Indulge me for a moment. Let's play imagine. It can be enlightening to imagine. Let's imagine that there was an overarching authority, with an objective purpose for the existence of each and every one of us.

Let's also imagine that the objective purpose was something you strongly disagreed with.

Would this be a better state of affairs, from your perspective, than having no objective purpose at all?

...
This is a useful exercise but I would change
“Let's also imagine that the objective purpose was something you strongly disagreed with. ”
to
“Imagine the objective purpose was something that strongly inconvenienced you.” It’s not about having the correct beliefs or facts in your head. It’s about becoming/embodiment. This might seem nit-picky but it’s an important distinction.

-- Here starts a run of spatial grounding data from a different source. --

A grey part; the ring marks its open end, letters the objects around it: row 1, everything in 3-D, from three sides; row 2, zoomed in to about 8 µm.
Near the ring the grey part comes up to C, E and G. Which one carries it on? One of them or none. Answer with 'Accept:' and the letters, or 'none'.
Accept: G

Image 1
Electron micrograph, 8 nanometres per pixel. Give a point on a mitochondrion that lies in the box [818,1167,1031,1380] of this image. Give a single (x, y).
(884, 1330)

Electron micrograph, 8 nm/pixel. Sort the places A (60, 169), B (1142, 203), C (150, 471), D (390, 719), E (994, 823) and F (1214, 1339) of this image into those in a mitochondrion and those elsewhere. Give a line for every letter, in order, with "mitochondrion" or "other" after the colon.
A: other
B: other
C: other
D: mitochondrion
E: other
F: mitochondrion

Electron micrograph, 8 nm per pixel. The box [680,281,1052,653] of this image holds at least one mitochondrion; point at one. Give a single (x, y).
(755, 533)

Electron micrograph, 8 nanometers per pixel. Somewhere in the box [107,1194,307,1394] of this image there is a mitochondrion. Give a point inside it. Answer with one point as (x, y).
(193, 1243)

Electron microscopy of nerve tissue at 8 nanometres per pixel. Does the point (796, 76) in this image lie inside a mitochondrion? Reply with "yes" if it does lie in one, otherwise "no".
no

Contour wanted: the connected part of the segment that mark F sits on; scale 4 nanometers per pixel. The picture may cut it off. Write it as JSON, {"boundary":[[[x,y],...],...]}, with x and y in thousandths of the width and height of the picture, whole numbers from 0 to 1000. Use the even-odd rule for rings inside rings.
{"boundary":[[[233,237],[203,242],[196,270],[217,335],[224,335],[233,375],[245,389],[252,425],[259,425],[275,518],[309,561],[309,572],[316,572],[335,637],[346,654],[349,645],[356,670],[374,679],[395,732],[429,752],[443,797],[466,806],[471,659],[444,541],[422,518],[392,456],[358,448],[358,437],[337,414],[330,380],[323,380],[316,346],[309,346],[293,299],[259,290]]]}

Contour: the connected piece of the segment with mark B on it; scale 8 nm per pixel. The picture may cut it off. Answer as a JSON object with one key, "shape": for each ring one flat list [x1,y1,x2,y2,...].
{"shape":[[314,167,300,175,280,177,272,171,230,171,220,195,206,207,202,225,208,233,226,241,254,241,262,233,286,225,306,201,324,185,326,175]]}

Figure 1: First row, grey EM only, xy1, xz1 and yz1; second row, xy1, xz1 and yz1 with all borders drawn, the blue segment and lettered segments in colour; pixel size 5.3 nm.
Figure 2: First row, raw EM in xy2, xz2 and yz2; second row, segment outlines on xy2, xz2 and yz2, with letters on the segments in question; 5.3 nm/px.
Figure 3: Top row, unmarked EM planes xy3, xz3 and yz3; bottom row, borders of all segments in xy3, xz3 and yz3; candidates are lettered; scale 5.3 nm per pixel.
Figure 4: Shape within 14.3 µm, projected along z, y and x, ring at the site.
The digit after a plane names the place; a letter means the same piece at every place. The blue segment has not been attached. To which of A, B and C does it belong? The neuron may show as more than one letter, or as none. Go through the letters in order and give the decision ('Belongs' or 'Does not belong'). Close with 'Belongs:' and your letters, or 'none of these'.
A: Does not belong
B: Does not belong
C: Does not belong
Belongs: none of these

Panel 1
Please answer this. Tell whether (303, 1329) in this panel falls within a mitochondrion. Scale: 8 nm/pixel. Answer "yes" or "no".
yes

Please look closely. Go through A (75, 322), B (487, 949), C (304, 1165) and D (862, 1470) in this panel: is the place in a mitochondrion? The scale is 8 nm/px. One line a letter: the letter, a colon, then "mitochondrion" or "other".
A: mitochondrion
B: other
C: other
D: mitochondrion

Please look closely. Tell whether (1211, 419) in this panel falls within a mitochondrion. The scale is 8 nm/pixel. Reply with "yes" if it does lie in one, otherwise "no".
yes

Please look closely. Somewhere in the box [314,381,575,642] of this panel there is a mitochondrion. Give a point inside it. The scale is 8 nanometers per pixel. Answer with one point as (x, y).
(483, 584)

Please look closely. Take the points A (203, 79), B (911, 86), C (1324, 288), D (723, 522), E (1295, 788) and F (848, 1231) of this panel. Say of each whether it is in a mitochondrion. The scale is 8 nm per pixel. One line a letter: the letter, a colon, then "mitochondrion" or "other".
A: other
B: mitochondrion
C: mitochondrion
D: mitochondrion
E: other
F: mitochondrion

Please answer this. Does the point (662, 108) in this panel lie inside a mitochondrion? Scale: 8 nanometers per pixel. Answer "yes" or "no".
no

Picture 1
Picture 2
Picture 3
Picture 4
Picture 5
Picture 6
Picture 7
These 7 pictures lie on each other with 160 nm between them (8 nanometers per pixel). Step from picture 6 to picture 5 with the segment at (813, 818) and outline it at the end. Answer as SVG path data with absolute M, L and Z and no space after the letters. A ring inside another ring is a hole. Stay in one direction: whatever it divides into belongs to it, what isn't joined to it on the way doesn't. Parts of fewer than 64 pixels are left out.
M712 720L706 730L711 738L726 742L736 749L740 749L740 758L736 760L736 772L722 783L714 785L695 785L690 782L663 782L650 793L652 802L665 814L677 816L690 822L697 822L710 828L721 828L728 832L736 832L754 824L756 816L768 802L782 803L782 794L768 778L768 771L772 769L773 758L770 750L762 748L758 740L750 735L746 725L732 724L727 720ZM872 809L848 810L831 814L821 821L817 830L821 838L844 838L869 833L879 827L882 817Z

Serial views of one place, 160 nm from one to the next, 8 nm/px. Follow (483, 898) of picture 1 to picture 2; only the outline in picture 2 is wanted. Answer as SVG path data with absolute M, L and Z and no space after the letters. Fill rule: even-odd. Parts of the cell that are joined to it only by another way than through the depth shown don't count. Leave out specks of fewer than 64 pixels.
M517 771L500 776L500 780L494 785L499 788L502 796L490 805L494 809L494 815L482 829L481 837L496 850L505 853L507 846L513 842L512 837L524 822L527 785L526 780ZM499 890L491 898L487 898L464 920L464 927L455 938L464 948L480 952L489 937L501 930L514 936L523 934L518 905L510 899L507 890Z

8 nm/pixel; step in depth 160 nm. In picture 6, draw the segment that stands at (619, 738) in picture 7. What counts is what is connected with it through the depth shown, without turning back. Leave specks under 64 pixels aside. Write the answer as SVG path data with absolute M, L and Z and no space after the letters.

At the heart of this is the question ‘Is life redemptive?’ Is there a possible payoff if we take on responsibility for resolving our suffering (whatever bothers us). This is something that we have to intuit, rather than intellectualize over, and we won’t even be allowed to contemplate it unless we “rebel” by becoming aware of and consciously refusing our ‘imprisonment’ from the part of us that promises to protect us from danger. The part of us that decides for us that life is purposeless, or similarly, that we have reached salvation, strengthening the default narrative that there is nothing (or nothing more) to be saved from.

The deepest level of reality is the level of order and chaos. To live our best lives, we should operate at this level, and take responsibility for thinking about the questions ‘Are chaos and order equally valid?’, and ‘Is it possible to transform chaos into order?’ This question and the previous question (is life redemptive) are the same.